Your first step is to convert this entire problem into a per-unit system. This is exactly what the question you've linked to has indicated. When using a per-unit system, a transformer can be accurately modelled as an additional series reactance.
Firstly, we can arbitrarily choose \$S_{BASE} = 100 MVA\$. Does it need to be 100 MVA? No. It can be whatever we want but I like 100 MVA.

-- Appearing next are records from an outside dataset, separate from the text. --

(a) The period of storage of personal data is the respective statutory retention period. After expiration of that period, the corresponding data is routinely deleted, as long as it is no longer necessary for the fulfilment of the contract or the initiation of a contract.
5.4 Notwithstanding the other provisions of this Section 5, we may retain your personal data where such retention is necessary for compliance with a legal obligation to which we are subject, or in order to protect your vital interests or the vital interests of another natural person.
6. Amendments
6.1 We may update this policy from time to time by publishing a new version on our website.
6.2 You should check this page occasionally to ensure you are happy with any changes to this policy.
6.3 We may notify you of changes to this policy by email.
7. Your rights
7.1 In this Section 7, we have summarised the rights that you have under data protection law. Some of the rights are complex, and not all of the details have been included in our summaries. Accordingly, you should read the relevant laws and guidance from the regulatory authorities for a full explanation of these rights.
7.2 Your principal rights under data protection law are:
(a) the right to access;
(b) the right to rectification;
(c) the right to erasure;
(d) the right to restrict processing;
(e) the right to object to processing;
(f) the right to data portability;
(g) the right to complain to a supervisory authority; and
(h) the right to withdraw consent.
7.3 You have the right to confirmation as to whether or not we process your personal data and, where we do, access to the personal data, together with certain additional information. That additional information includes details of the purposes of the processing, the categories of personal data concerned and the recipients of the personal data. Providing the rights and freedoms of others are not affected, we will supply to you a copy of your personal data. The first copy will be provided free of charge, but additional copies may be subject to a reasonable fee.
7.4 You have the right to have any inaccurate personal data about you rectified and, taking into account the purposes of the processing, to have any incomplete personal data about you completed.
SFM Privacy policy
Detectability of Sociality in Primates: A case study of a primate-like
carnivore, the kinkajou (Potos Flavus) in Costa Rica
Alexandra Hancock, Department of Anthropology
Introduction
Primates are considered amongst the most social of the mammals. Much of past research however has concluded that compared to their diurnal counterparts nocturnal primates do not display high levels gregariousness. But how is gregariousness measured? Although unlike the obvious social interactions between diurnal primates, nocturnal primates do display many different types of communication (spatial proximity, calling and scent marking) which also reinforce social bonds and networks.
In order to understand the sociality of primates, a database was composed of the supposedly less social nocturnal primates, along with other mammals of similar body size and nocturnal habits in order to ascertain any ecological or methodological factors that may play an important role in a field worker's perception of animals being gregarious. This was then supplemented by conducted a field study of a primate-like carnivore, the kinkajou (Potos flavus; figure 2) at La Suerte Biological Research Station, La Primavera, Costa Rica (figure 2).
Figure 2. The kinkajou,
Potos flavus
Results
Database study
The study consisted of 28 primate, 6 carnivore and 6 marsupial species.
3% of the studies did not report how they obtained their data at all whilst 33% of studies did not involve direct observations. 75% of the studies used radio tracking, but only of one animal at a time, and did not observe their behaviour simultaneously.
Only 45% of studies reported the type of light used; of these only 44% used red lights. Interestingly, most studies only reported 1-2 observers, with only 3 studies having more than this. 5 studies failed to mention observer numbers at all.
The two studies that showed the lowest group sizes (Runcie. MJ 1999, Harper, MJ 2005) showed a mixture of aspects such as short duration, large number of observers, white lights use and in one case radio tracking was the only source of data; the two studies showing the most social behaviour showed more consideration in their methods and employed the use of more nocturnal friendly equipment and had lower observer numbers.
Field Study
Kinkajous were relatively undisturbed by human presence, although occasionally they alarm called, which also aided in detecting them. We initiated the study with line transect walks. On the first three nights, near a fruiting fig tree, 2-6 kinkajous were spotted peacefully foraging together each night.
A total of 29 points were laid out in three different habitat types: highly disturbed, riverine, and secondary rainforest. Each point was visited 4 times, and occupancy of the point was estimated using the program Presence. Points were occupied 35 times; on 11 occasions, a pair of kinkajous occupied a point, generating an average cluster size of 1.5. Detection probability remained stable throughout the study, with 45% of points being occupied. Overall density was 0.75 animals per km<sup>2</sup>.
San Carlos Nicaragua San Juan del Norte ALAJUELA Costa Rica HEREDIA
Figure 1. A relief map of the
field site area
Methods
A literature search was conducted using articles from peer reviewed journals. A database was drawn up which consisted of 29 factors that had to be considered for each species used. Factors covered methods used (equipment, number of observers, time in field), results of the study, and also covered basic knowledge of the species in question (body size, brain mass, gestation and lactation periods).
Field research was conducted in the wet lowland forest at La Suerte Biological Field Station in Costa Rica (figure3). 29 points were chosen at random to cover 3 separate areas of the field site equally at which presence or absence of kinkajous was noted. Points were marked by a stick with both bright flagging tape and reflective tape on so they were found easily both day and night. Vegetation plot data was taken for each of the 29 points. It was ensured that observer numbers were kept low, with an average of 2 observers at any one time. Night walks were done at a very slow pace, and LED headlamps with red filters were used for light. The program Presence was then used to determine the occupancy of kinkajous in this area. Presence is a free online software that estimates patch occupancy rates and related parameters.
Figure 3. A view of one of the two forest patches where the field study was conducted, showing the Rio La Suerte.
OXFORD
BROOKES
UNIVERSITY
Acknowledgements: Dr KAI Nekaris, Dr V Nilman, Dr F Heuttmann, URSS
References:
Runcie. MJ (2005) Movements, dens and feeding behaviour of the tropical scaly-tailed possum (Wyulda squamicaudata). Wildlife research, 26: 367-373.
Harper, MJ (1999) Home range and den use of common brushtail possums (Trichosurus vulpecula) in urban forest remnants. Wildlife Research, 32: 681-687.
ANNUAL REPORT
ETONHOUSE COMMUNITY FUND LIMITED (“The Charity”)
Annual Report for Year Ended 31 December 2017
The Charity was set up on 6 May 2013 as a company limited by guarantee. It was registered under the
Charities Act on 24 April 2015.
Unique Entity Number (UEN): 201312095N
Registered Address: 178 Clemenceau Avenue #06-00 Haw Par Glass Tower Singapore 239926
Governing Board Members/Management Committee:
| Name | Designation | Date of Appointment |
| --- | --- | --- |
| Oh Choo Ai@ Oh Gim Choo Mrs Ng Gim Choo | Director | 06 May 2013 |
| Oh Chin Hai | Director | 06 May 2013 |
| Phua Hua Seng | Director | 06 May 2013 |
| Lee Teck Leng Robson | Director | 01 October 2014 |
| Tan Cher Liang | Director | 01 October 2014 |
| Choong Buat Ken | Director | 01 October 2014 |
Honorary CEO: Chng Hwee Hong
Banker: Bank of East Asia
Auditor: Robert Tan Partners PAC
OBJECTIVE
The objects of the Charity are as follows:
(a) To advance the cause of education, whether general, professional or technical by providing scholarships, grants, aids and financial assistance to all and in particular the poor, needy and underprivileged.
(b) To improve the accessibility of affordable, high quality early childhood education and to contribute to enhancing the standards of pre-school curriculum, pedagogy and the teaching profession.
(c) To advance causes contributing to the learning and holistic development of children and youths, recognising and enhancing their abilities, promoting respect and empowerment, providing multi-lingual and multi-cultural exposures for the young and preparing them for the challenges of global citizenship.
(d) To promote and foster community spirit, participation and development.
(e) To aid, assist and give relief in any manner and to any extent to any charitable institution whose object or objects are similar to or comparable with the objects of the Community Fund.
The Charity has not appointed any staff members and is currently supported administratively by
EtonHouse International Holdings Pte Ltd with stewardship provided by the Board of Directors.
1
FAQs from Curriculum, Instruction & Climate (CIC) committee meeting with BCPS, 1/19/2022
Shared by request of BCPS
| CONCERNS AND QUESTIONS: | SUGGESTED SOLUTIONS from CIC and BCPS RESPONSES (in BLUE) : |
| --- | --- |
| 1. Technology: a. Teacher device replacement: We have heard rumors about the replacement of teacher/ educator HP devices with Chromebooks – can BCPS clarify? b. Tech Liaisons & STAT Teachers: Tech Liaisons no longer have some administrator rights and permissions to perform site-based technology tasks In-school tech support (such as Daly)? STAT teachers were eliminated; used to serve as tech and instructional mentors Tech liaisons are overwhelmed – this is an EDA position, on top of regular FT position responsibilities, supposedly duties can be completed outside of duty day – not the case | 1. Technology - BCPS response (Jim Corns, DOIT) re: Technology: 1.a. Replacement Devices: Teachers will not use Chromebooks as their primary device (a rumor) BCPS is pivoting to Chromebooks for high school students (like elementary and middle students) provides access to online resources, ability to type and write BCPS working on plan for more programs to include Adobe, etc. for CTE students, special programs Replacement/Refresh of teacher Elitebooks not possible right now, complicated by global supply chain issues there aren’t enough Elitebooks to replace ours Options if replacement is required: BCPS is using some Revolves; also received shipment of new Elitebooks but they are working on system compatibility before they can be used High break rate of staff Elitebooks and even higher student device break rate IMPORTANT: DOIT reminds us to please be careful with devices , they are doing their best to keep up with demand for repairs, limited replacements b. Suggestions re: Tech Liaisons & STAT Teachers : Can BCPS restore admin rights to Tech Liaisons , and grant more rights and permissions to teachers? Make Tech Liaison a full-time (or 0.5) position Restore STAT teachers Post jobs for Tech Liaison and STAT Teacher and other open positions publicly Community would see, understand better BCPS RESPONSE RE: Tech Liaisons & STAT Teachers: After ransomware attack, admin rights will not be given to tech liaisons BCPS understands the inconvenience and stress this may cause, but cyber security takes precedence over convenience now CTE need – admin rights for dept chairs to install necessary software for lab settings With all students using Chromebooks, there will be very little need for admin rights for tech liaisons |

Following that, when you set up a per-unit system on a power system with transformers, the base voltage changes with respect to the transformers' turn ratio. In your above question, we can choose 18 kV to be the \$V_{BASE}\$ for BUS-2. This, in turn, means that:
BUS-2 \$V_{BASE-2} = 18 kV \$ we got to pick this oneBUS-7 \$V_{BASE-7} = \frac{230}{18} \times V_{BASE-2} = 230 kV\$ BUS-1 \$V_{BASE-1} = 16.5 kV \$ this is calculated the same way as aboveBUS-3 \$V_{BASE-3} = 13.8 kV\$ this is calculated the same way as two above
The magic of a per-unit system is now that the primary side of the transformer is with respect to the primary voltage and the secondary side is with respect to the secondary voltage the transformer can be replaced with a reactance. Your question indicates that T1 = 5.76 %X, T2 = 6.25 %X, and T3 = 5.86 %X. Usually, I would find the new per-unit reactance by using:
$$X_{T1, pu} = 0.0576 \times \frac{S_{BASE}}{S} $$
but you haven't provided the MVA rating of the transformers. Luckily, this is a well-known problem and we can find that T1 = 77 MVA, T2 = 163 MVA, and T3 = 86 MVA.
$$ X_{T1,pu} = 0.0576 \times \frac{100}{77} = 0.0748 $$
$$ X_{T2,pu} = 0.0625 \times \frac{100}{163} = 0.0383 $$
$$ X_{T3,pu} = 0.0586 \times \frac{100}{86} = 0.0681 $$
Voila! Your vertical squiggly lines can now be drawn and horizontal squiggly lines.